Linkage disequilibrium¶
- allel.stats.ld.rogers_huff_r(gn, fill=nan)[source]¶
Estimate the linkage disequilibrium parameter r for each pair of variants using the method of Rogers and Huff (2008).
Parameters: gn : array_like, int8, shape (n_variants, n_samples)
Diploid genotypes at biallelic variants, coded as the number of alternate alleles per call (i.e., 0 = hom ref, 1 = het, 2 = hom alt).
Returns: r : ndarray, float, shape (n_variants * (n_variants - 1) // 2,)
Matrix in condensed form.
Examples
>>> import allel >>> g = allel.model.GenotypeArray([[[0, 0], [1, 1], [0, 0]], ... [[0, 0], [1, 1], [0, 0]], ... [[1, 1], [0, 0], [1, 1]], ... [[0, 0], [0, 1], [-1, -1]]], dtype='i1') >>> gn = g.to_n_alt(fill=-1) >>> gn array([[ 0, 2, 0], [ 0, 2, 0], [ 2, 0, 2], [ 0, 1, -1]], dtype=int8) >>> r = allel.stats.rogers_huff_r(gn) >>> r array([ 1. , -1.00000012, 1. , -1.00000012, 1. , -1. ], dtype=float32) >>> r ** 2 array([ 1. , 1.00000024, 1. , 1.00000024, 1. , 1. ], dtype=float32) >>> from scipy.spatial.distance import squareform >>> squareform(r ** 2) array([[ 0. , 1. , 1.00000024, 1. ], [ 1. , 0. , 1.00000024, 1. ], [ 1.00000024, 1.00000024, 0. , 1. ], [ 1. , 1. , 1. , 0. ]])

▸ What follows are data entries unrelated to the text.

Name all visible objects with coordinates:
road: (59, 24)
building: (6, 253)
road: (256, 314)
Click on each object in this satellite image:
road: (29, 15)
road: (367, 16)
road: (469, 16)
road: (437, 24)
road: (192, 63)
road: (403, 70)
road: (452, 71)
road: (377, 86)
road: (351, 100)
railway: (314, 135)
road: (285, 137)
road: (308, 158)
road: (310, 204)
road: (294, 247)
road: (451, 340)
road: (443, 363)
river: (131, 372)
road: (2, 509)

- allel.stats.ld.locate_unlinked(gn, size=100, step=20, threshold=0.1)[source]¶
Locate variants in approximate linkage equilibrium, where r**2 is below the given threshold.
Parameters: gn : array_like, int8, shape (n_variants, n_samples)

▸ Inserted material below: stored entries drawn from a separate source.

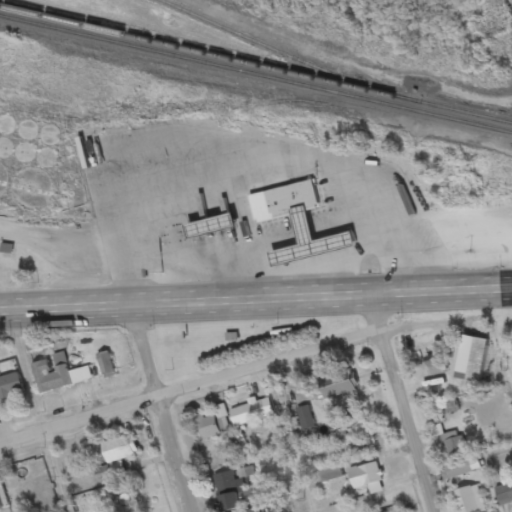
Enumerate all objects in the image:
railway: (275, 50)
railway: (255, 68)
railway: (256, 75)
road: (31, 103)
railway: (199, 115)
silo: (8, 128)
building: (8, 128)
building: (14, 128)
silo: (28, 132)
building: (28, 132)
building: (44, 136)
silo: (51, 137)
building: (51, 137)
silo: (5, 150)
building: (5, 150)
silo: (24, 154)
building: (24, 154)
silo: (48, 160)
building: (48, 160)
silo: (3, 183)
building: (3, 183)
building: (25, 190)
silo: (36, 193)
building: (36, 193)
building: (291, 200)
building: (291, 201)
building: (378, 210)
building: (379, 210)
building: (297, 255)
building: (298, 255)
road: (256, 301)
road: (134, 302)
building: (433, 362)
building: (107, 366)
building: (58, 375)
building: (11, 387)
road: (193, 392)
road: (405, 403)
building: (452, 408)
building: (254, 413)
building: (214, 425)
building: (450, 444)
building: (359, 447)
building: (330, 476)
building: (366, 477)
building: (231, 488)
building: (504, 495)
building: (469, 500)
building: (1, 504)
building: (254, 511)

Diploid genotypes at biallelic variants, coded as the number of alternate alleles per call (i.e., 0 = hom ref, 1 = het, 2 = hom alt).
size : int
Window size (number of variants).
step : int
Number of variants to advance to the next window.
threshold : float
Maximum value of r**2 to include variants.
Returns: loc : ndarray, bool, shape (n_variants)
Boolean array where True items locate variants in approximate linkage equilibrium.
Notes
The value of r**2 between each pair of variants is calculated using the method of Rogers and Huff (2008).